The panel said that the recommendation includes people 65 and older even though there is less evidence of how well vaccines worked in that group.
"We feel response of this group cannot be any different to groups of younger age," said the WHO Strategic Advisory Group of Experts on Immunization (SAGE), a group that gives recommendations about vaccines. The group of experts recommended the use of the vaccine in places where coronavirus variants are spreading as well.
AstraZeneca's vaccine was shown to be on average 70% effective at protecting against symptomatic coronavirus in initial clinical trials. The shot has been approved for use in the UK, the EU, and several other countries. The US regulator is awaiting the results of a large late-stage clinical trial, so it is not available in the US.
The threat from coronavirus variants
AstraZeneca's vaccine was tested in clinical trials against the original coronavirus before coronavirus variants like those first found in the UK and South Africa were commonplace. Subsequent trials by the company have suggested that the shot still works against the variant that is dominant in the UK and fast-spreading in the US, called B.1.1.7.
But it is less clear how well it works against the variant circulating in South Africa, called 501.V2, because in lab studies it have shown that sometimes avoided antibodies produced by the body to fight infection.
South Africa paused the rollout of AstraZeneca's vaccine after data from a small trial of young adults showed it did not protect against mild to moderate illness - defined as at least one symptom - caused by 501.V2. It's not known yet whether the vaccine protects against severe disease causing hospitalization or death.
South Africa is considering selling or swapping its stash of AstraZeneca vaccines to mitigate wasteful expenditure.
The vaccine, developed in partnership with Oxford University and produced by the Serum Institute of India (SII), has been shown to be less effective in preventing mild and moderate symptoms associated with the 501Y.V2 variant.
Recent clinical trials of the AstraZeneca jab’s ability to combat symptoms associated with this particular variant, which was first detected in South African samples gathered in August 2020, have revealed a greatly diminished efficacy.
Even so, WHO experts recommended the vaccine's use in places where variants are circulating.

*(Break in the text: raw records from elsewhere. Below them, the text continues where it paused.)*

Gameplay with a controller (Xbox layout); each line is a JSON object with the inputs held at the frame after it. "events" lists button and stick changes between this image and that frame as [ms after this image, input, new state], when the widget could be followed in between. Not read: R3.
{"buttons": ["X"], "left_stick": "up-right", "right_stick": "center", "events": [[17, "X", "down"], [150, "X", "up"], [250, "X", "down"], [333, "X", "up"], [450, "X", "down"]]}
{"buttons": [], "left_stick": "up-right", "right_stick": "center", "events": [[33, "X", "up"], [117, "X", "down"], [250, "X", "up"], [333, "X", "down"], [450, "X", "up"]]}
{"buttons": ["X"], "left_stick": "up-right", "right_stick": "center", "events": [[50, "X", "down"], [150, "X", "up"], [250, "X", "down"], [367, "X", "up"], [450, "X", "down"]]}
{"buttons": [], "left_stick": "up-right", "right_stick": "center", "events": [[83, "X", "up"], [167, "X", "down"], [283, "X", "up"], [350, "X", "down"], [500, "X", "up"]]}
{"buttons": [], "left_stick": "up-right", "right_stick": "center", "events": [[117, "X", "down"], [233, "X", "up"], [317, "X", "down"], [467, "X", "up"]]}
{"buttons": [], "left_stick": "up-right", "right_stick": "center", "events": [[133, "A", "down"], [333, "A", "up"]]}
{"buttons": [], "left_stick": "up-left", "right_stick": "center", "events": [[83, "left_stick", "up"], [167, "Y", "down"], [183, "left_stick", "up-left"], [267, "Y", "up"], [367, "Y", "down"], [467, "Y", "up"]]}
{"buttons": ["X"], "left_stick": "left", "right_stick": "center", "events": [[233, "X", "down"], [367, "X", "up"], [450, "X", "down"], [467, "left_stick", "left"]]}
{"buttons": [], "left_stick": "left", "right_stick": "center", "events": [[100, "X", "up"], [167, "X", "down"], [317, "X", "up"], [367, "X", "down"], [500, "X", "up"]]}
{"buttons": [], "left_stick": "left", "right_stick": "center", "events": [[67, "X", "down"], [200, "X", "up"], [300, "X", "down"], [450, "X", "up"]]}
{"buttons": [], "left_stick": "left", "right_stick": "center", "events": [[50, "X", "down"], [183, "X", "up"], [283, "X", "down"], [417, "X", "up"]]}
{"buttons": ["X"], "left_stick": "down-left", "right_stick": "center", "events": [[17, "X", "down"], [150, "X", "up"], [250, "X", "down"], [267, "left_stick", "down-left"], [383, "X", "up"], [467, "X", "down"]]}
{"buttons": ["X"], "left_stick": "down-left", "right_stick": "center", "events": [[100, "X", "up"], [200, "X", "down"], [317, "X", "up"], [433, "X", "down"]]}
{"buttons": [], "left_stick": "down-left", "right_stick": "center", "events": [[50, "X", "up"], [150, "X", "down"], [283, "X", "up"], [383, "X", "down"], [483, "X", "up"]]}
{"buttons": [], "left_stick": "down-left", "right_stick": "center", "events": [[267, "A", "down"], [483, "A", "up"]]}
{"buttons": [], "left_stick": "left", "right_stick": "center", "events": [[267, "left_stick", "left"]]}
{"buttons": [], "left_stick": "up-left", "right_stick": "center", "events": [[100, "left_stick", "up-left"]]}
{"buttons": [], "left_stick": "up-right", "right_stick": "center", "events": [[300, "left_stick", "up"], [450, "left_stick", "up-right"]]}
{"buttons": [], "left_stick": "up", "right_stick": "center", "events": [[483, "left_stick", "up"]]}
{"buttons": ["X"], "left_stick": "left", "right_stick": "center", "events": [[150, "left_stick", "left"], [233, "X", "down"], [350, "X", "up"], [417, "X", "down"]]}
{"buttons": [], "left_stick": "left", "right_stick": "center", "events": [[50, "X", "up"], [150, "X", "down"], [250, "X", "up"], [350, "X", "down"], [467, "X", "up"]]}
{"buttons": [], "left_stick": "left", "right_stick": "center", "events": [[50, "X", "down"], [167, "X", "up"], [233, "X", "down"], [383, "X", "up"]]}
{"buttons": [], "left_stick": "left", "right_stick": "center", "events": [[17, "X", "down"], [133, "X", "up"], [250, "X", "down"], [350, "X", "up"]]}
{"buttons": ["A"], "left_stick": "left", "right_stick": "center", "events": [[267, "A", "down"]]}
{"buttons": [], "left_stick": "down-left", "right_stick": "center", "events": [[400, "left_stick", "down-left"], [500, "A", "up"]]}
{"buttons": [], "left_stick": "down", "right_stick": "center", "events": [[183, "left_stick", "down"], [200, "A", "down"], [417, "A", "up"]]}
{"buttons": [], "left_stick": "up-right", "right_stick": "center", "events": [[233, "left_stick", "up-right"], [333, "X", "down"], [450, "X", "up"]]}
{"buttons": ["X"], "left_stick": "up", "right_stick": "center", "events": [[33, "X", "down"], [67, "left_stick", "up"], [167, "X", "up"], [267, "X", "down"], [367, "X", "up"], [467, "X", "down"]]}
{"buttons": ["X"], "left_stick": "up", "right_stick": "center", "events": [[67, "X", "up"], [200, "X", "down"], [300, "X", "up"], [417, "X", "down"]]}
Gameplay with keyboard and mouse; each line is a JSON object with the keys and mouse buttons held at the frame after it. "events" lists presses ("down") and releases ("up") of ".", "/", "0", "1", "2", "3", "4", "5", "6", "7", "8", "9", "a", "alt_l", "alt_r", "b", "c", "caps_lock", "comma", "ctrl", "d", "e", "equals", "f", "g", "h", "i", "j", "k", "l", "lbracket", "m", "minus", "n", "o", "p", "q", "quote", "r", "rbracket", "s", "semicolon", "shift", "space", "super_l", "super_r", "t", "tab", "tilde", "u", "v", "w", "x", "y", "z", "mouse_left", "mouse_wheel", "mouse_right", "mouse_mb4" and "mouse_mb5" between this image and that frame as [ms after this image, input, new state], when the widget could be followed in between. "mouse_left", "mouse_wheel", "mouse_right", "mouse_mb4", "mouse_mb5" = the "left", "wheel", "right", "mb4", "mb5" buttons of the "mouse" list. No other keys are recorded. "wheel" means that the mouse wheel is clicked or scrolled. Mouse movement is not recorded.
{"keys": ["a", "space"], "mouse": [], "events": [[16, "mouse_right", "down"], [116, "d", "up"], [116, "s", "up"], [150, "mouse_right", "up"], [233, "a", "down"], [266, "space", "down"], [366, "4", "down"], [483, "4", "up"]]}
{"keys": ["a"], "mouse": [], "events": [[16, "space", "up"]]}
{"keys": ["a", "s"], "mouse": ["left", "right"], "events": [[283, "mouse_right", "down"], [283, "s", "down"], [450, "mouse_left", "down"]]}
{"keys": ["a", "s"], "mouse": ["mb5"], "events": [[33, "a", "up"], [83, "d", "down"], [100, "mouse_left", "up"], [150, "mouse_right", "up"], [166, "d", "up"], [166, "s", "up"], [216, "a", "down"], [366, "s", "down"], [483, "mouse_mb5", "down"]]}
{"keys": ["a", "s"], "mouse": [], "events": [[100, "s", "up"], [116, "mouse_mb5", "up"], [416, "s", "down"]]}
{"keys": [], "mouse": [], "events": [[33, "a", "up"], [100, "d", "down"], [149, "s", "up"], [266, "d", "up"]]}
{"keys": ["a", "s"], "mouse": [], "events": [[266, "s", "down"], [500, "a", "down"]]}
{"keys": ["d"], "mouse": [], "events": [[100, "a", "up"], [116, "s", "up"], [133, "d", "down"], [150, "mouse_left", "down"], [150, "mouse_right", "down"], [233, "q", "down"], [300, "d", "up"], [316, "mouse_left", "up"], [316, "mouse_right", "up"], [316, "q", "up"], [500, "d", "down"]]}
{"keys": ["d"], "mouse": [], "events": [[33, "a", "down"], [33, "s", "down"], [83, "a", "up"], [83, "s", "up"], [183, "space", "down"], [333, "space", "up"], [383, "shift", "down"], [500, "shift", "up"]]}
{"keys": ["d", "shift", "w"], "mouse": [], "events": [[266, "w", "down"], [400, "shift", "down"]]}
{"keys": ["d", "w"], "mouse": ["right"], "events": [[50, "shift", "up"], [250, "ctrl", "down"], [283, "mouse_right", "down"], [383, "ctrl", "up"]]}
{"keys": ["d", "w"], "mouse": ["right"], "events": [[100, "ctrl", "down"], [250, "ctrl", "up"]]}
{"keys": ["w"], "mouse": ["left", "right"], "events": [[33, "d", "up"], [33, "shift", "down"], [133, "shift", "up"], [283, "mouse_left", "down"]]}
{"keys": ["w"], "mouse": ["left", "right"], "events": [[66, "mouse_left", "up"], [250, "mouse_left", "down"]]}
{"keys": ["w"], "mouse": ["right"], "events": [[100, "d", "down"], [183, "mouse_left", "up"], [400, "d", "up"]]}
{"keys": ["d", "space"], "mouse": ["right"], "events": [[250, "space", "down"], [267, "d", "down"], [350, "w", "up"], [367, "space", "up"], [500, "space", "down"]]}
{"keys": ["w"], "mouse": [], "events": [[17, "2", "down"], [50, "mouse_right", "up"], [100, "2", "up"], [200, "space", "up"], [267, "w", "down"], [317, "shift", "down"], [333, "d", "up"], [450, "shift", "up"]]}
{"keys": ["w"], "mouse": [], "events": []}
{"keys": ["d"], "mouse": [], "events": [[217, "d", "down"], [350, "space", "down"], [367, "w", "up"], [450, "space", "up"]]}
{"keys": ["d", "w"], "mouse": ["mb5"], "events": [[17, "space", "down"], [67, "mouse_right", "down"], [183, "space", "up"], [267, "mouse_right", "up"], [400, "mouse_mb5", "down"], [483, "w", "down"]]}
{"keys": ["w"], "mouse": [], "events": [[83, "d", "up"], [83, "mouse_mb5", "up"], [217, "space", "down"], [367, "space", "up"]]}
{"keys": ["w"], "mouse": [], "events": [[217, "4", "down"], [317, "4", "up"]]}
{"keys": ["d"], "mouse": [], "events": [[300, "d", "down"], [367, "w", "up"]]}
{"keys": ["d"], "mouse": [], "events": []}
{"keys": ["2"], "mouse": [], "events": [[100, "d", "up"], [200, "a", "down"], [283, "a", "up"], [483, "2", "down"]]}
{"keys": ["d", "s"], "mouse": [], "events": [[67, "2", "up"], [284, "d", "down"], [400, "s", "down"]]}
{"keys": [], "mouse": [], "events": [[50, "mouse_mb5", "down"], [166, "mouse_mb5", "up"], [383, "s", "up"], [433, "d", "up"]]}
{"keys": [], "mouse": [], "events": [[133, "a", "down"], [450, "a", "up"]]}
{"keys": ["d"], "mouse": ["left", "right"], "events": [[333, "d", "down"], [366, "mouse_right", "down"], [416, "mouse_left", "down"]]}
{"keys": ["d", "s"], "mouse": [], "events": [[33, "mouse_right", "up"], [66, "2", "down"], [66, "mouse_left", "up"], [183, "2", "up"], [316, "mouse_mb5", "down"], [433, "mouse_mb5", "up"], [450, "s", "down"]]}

"There is no reason not to recommend its use even in countries that have the circulation of the variants," Dr. Alejandro Cravioto, the SAGE chairman said during a news conference on Wednesday.
Less data in older people
In Europe, France and Germany have decided not to give AstraZeneca's vaccine to its over 65-year olds, despite the greenlight by the EU regulator, citing a lack of data in this age group.
The European Medicines Agency said there wasn't yet enough results for older people over 55 years old to provide a figure for how well the vaccine works in this group, but protection was expected because earlier data showed the vaccine produced an immune response in this age group. The EMA said that there was reliable information on safety in this population.